Exercise requirements
Return the data below in full, matching every line exactly.

=== Extracted information ===

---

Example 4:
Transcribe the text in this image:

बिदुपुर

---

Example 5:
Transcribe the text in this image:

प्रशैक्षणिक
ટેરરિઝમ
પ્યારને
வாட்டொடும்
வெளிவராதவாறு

===

Expected answer
---

Example 4:
Transcribe the text in this image:

बिदुपुर

---

Example 5:
Transcribe the text in this image:

प्रशैक्षणिक
ટેરરિઝમ
પ્યારને
வாட்டொடும்
வெளிவராதவாறு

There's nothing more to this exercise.